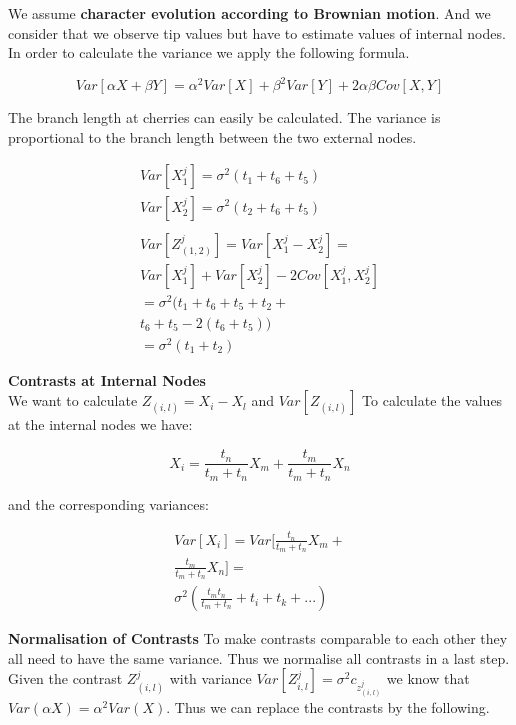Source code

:\documentclass{article}
\begin{document}
\begin{multicols*}{3}
We assume \textbf{character evolution according to Brownian motion}. And we consider that we observe tip values but have to estimate values of internal nodes.\\

In order to calculate the variance we apply the following formula.

$$Var[\alpha X + \beta Y] = \alpha ^2 Var[X] + \beta ^2 Var[Y] + 2\alpha \beta Cov[X,Y]$$

The branch length at cherries can easily be calculated. The variance is proportional to the branch length between the two external nodes. 

\begin{align*}
    Var[X_1^j] = \sigma ^2 (t_1+t_6+t_5)\\
    Var[X_2^j] = \sigma ^2 (t_2+t_6+t_5)\\\\
    Var[Z^j_{(1,2)}] = Var[X_1^j-X^j_2] = \\
    Var[X_1^j] + Var[X_2^j] - 2 Cov[X_1^j,X_2^j]\\
    = \sigma^2 (t_1+t_6+t_5+t_2+\\t_6+t_5-2(t_6+t_5))\\
    = \sigma ^2 (t_1 + t_2)
\end{align*}

\textbf{Contrasts at Internal Nodes}\\

We want to calculate $Z_{(i,l)} = X_i - X_l$ and $Var[Z_{(i,l)}]$
To calculate the values at the internal nodes we have: 

$$X_i = \frac{t_n}{t_m+t_n}X_m + \frac{t_m}{t_m+t_n}X_n$$

and the corresponding variances: 

\begin{align*}
Var[X_i] = Var[\frac{t_n}{t_m+t_n}X_m +\\ \frac{t_m}{t_m+t_n}X_n] =\\
\sigma ^2 \left(\frac{t_mt_n}{t_m+t_n}+ t_i + t_k + ...\right)
\end{align*}

\textbf{Normalisation of Contrasts}
To make contrasts comparable to each other they all need to have the same variance. Thus we normalise all contrasts in a last step.\\

Given the contrast $Z^j_{(i,l)}$ with variance $Var[Z^j_{i,l}] = \sigma^2c_{z^j_{(i,l)}}$ we know that $Var(\alpha X) = \alpha ^2 Var(X)$. Thus we can replace the contrasts by the following. 


\end{multicols*}
\end{document}
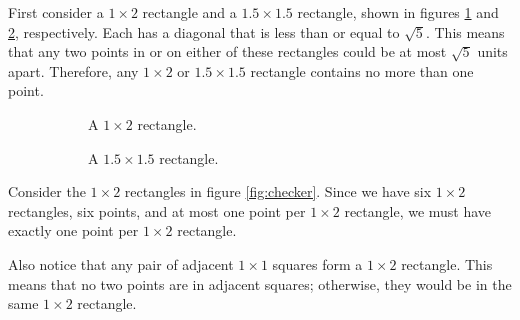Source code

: \documentclass[12pt]{article}
\begin{document}
First consider a $1\times2$ rectangle and a $1.5\times1.5$ rectangle, shown in figures \ref{fig:rect-12} and \ref{fig:rect-15}, respectively. Each has a diagonal that is less than or equal to $\sqrt{5}$. This means that any two points in or on either of these rectangles could be at most $\sqrt{5}$ units apart. Therefore, any $1\times2$ or $1.5\times1.5$ rectangle contains no more than one point.

\begin{figure}[ht]
    \centering
    \begin{subfigure}[b]{.47\textwidth}
        \centering
        \caption{A $1\times2$ rectangle.}
        \label{fig:rect-12}
    \end{subfigure}
    \begin{subfigure}[b]{.47\textwidth}
        \centering
        \caption{A $1.5\times1.5$ rectangle.}
        \label{fig:rect-15}
    \end{subfigure}
    \caption{}
    \label{fig:small-rects}
\end{figure}

Consider the $1\times2$ rectangles in figure \ref{fig:checker}. Since we have six $1\times2$ rectangles, six points, and at most one point per $1\times2$ rectangle, we must have exactly one point per $1\times2$ rectangle.

Also notice that any pair of adjacent $1\times1$ squares form a $1\times2$ rectangle. This means that no two points are in adjacent squares; otherwise, they would be in the same $1\times2$ rectangle. 
\end{document}
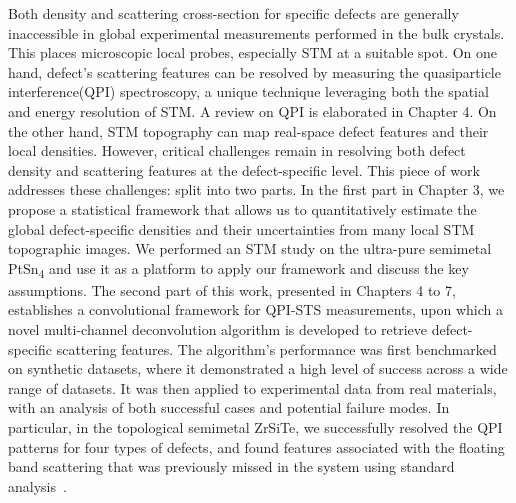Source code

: Both density and scattering cross-section for specific defects are generally inaccessible in global experimental measurements performed in the bulk crystals. This places microscopic local probes, especially \ac{STM} at a suitable spot. On one hand, defect's scattering features can be resolved by measuring the quasiparticle interference(QPI) spectroscopy, a unique technique leveraging both the spatial and energy resolution of \ac{STM}. A review on \ac{QPI} is elaborated in Chapter 4. On the other hand, \ac{STM} topography can map real-space defect features and their local densities. However, critical challenges remain in resolving both defect density and scattering features at the defect-specific level. This piece of work addresses these challenges: split into two parts. In the first part in Chapter 3, we propose a statistical framework that allows us to quantitatively estimate the global defect-specific densities and their uncertainties from many local \ac{STM} topographic images. We performed an \ac{STM} study on the ultra-pure semimetal PtSn\textsubscript{4} and use it as a platform to apply our framework and discuss the key assumptions. The second part of this work, presented in Chapters 4 to 7, establishes a convolutional framework for QPI-STS measurements, upon which a novel multi-channel deconvolution algorithm is developed to retrieve defect-specific scattering features. The algorithm’s performance was first benchmarked on synthetic datasets, where it demonstrated a high level of success across a wide range of datasets. It was then applied to experimental data from real materials, with an analysis of both successful cases and potential failure modes. In particular, in the topological semimetal ZrSiTe, we successfully resolved the \ac{QPI} patterns for four types of defects, and found features associated with the floating band scattering that was previously missed in the system using standard analysis~\cite{stuartQuasiparticleInterferenceObservation2022}.  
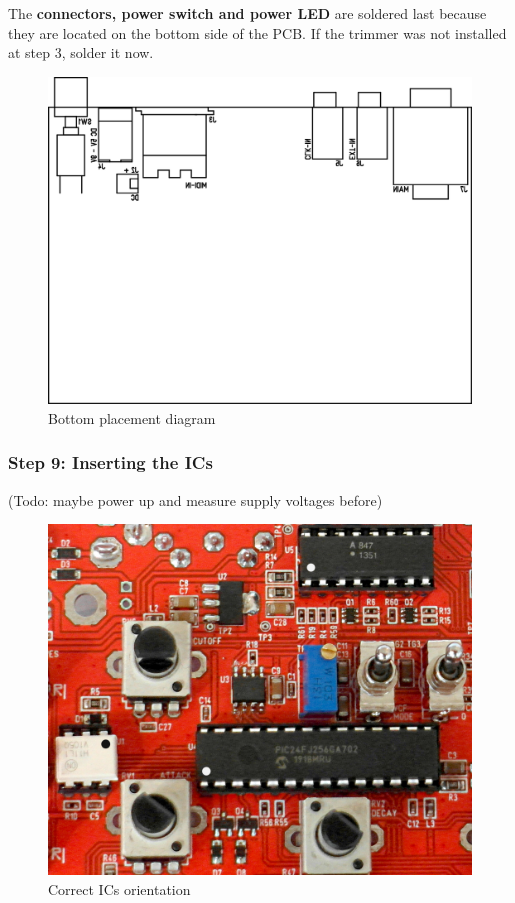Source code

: \documentclass{scrartcl}
\begin{document}
The \textbf{connectors, power switch and power LED} are soldered last because they are located on the bottom side of the PCB.
If the trimmer was not installed at step 3, solder it now.

\begin{figure}[!ht]
    \begin{center}
        \includegraphics[scale=0.60]{assets/pcb-bot.png}
        \caption{Bottom placement diagram}
    \end{center}
\end{figure}

\subsubsection{Step 9: Inserting the ICs}

(Todo: maybe power up and measure supply voltages before)

\begin{figure}[!ht]
    \begin{center}
        \includegraphics[scale=0.20]{assets/ic-orientation.jpg}
        \caption{Correct ICs orientation}
    \end{center}
\end{figure}
\end{document}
━━━
- **Your objective**:
The material above is to be transcribed exactly, with all pictures omitted.

- **Solution to this task**:
Source code

:\documentclass{article}
\begin{document}
\begin{multicols*}{3}
We assume \textbf{character evolution according to Brownian motion}. And we consider that we observe tip values but have to estimate values of internal nodes.\\

In order to calculate the variance we apply the following formula.

$$Var[\alpha X + \beta Y] = \alpha ^2 Var[X] + \beta ^2 Var[Y] + 2\alpha \beta Cov[X,Y]$$

The branch length at cherries can easily be calculated. The variance is proportional to the branch length between the two external nodes. 

\begin{align*}
    Var[X_1^j] = \sigma ^2 (t_1+t_6+t_5)\\
    Var[X_2^j] = \sigma ^2 (t_2+t_6+t_5)\\\\
    Var[Z^j_{(1,2)}] = Var[X_1^j-X^j_2] = \\
    Var[X_1^j] + Var[X_2^j] - 2 Cov[X_1^j,X_2^j]\\
    = \sigma^2 (t_1+t_6+t_5+t_2+\\t_6+t_5-2(t_6+t_5))\\
    = \sigma ^2 (t_1 + t_2)
\end{align*}

\textbf{Contrasts at Internal Nodes}\\

We want to calculate $Z_{(i,l)} = X_i - X_l$ and $Var[Z_{(i,l)}]$
To calculate the values at the internal nodes we have: 

$$X_i = \frac{t_n}{t_m+t_n}X_m + \frac{t_m}{t_m+t_n}X_n$$

and the corresponding variances: 

\begin{align*}
Var[X_i] = Var[\frac{t_n}{t_m+t_n}X_m +\\ \frac{t_m}{t_m+t_n}X_n] =\\
\sigma ^2 \left(\frac{t_mt_n}{t_m+t_n}+ t_i + t_k + ...\right)
\end{align*}

\textbf{Normalisation of Contrasts}
To make contrasts comparable to each other they all need to have the same variance. Thus we normalise all contrasts in a last step.\\

Given the contrast $Z^j_{(i,l)}$ with variance $Var[Z^j_{i,l}] = \sigma^2c_{z^j_{(i,l)}}$ we know that $Var(\alpha X) = \alpha ^2 Var(X)$. Thus we can replace the contrasts by the following. 


\end{multicols*}
\end{document}
Source code

: \documentclass[12pt]{article}
\begin{document}
First consider a $1\times2$ rectangle and a $1.5\times1.5$ rectangle, shown in figures \ref{fig:rect-12} and \ref{fig:rect-15}, respectively. Each has a diagonal that is less than or equal to $\sqrt{5}$. This means that any two points in or on either of these rectangles could be at most $\sqrt{5}$ units apart. Therefore, any $1\times2$ or $1.5\times1.5$ rectangle contains no more than one point.

\begin{figure}[ht]
    \centering
    \begin{subfigure}[b]{.47\textwidth}
        \centering
        \caption{A $1\times2$ rectangle.}
        \label{fig:rect-12}
    \end{subfigure}
    \begin{subfigure}[b]{.47\textwidth}
        \centering
        \caption{A $1.5\times1.5$ rectangle.}
        \label{fig:rect-15}
    \end{subfigure}
    \caption{}
    \label{fig:small-rects}
\end{figure}

Consider the $1\times2$ rectangles in figure \ref{fig:checker}. Since we have six $1\times2$ rectangles, six points, and at most one point per $1\times2$ rectangle, we must have exactly one point per $1\times2$ rectangle.

Also notice that any pair of adjacent $1\times1$ squares form a $1\times2$ rectangle. This means that no two points are in adjacent squares; otherwise, they would be in the same $1\times2$ rectangle. 
\end{document}
Source code

: Both density and scattering cross-section for specific defects are generally inaccessible in global experimental measurements performed in the bulk crystals. This places microscopic local probes, especially \ac{STM} at a suitable spot. On one hand, defect's scattering features can be resolved by measuring the quasiparticle interference(QPI) spectroscopy, a unique technique leveraging both the spatial and energy resolution of \ac{STM}. A review on \ac{QPI} is elaborated in Chapter 4. On the other hand, \ac{STM} topography can map real-space defect features and their local densities. However, critical challenges remain in resolving both defect density and scattering features at the defect-specific level. This piece of work addresses these challenges: split into two parts. In the first part in Chapter 3, we propose a statistical framework that allows us to quantitatively estimate the global defect-specific densities and their uncertainties from many local \ac{STM} topographic images. We performed an \ac{STM} study on the ultra-pure semimetal PtSn\textsubscript{4} and use it as a platform to apply our framework and discuss the key assumptions. The second part of this work, presented in Chapters 4 to 7, establishes a convolutional framework for QPI-STS measurements, upon which a novel multi-channel deconvolution algorithm is developed to retrieve defect-specific scattering features. The algorithm’s performance was first benchmarked on synthetic datasets, where it demonstrated a high level of success across a wide range of datasets. It was then applied to experimental data from real materials, with an analysis of both successful cases and potential failure modes. In particular, in the topological semimetal ZrSiTe, we successfully resolved the \ac{QPI} patterns for four types of defects, and found features associated with the floating band scattering that was previously missed in the system using standard analysis~\cite{stuartQuasiparticleInterferenceObservation2022}.  
Source code

: \documentclass{scrartcl}
\begin{document}
The \textbf{connectors, power switch and power LED} are soldered last because they are located on the bottom side of the PCB.
If the trimmer was not installed at step 3, solder it now.

\begin{figure}[!ht]
    \begin{center}
        \includegraphics[scale=0.60]{assets/pcb-bot.png}
        \caption{Bottom placement diagram}
    \end{center}
\end{figure}

\subsubsection{Step 9: Inserting the ICs}

(Todo: maybe power up and measure supply voltages before)

\begin{figure}[!ht]
    \begin{center}
        \includegraphics[scale=0.20]{assets/ic-orientation.jpg}
        \caption{Correct ICs orientation}
    \end{center}
\end{figure}
\end{document}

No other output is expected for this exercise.